Anti-poverty activists urge Ontario to focus on poverty reduction, not just basic income

Meagan Gillmore

Rabble

Anti-poverty activists in Ontario are calling the provincial government's announcement of a basic income pilot project for low-income adults a positive first step, but say more must be done to help people living in poverty.

"It's great that we've got a trial happening, but we can't let the government use this as a ploy to just sit on their tushes and wait for three years. There's desperate need for immediate action on welfare rates," said John Mills, a community activist with the Hamilton Roundtable for Poverty Reduction.

The roundtable has no official position on basic income, but will be watching the project closely. The pilot is scheduled to begin in Hamilton, Brantford and Brant County, as well as Thunder Bay, later this spring.
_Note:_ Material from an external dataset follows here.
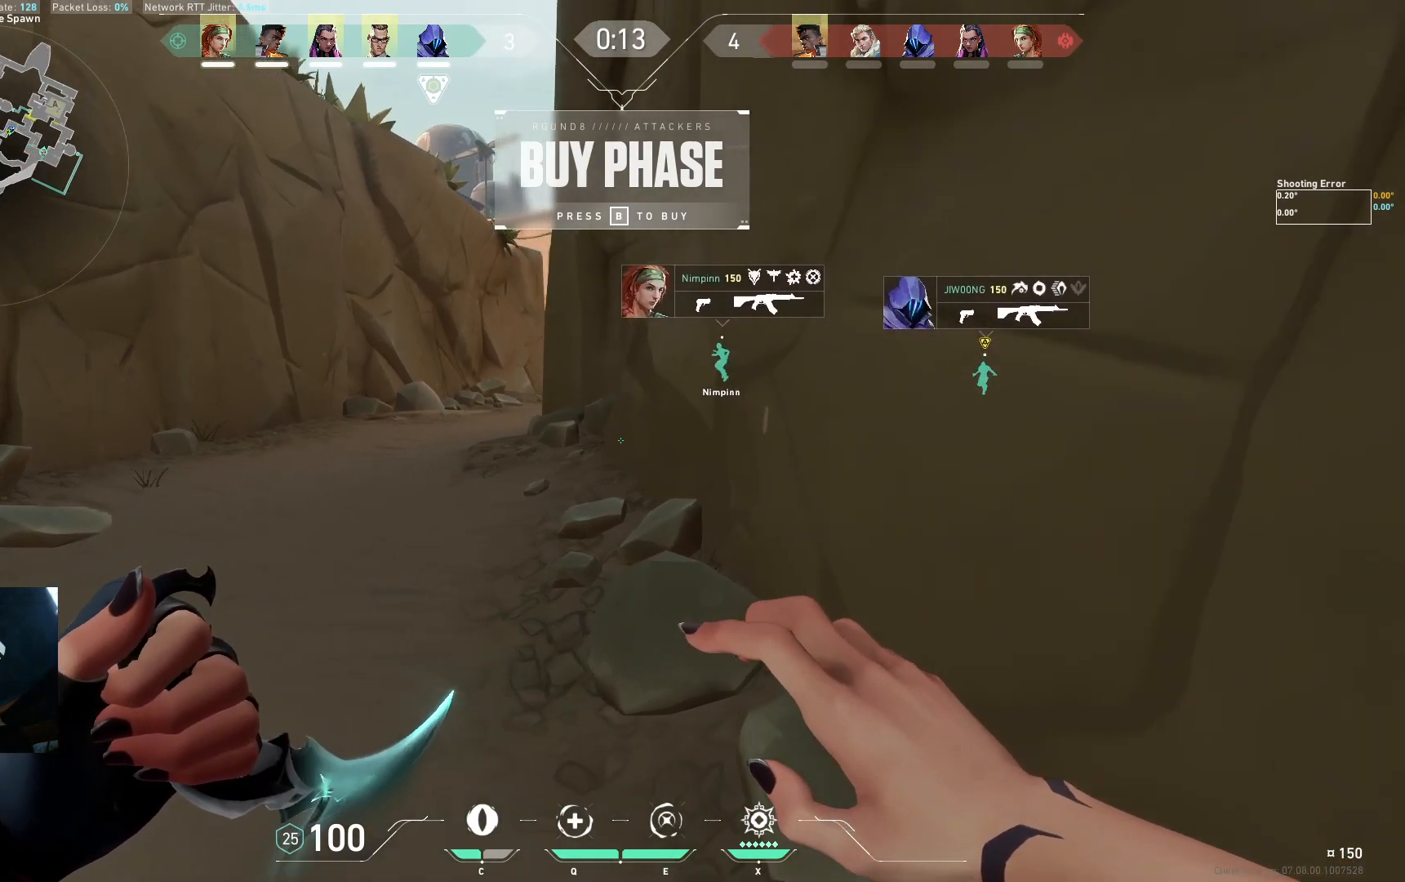
{"keys": ["w"], "events": [[300, "a", "up"]]}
It will launch in Lindsay in the fall.

The government announced the details of the three-year pilot project late last month. The project will test if receiving a guaranteed basic income improves the quality of life for people who have low incomes.

On the pilot, a single person will be eligible to receive up to $16,989 per year; a couple $24,027. A person with a disability is eligible to receive an additional $6,000 per year. These amounts are 75 per cent of the Low Income Measure. Participants will continue to receive provincial and federal child-care benefits while on the program. Payments will be received monthly.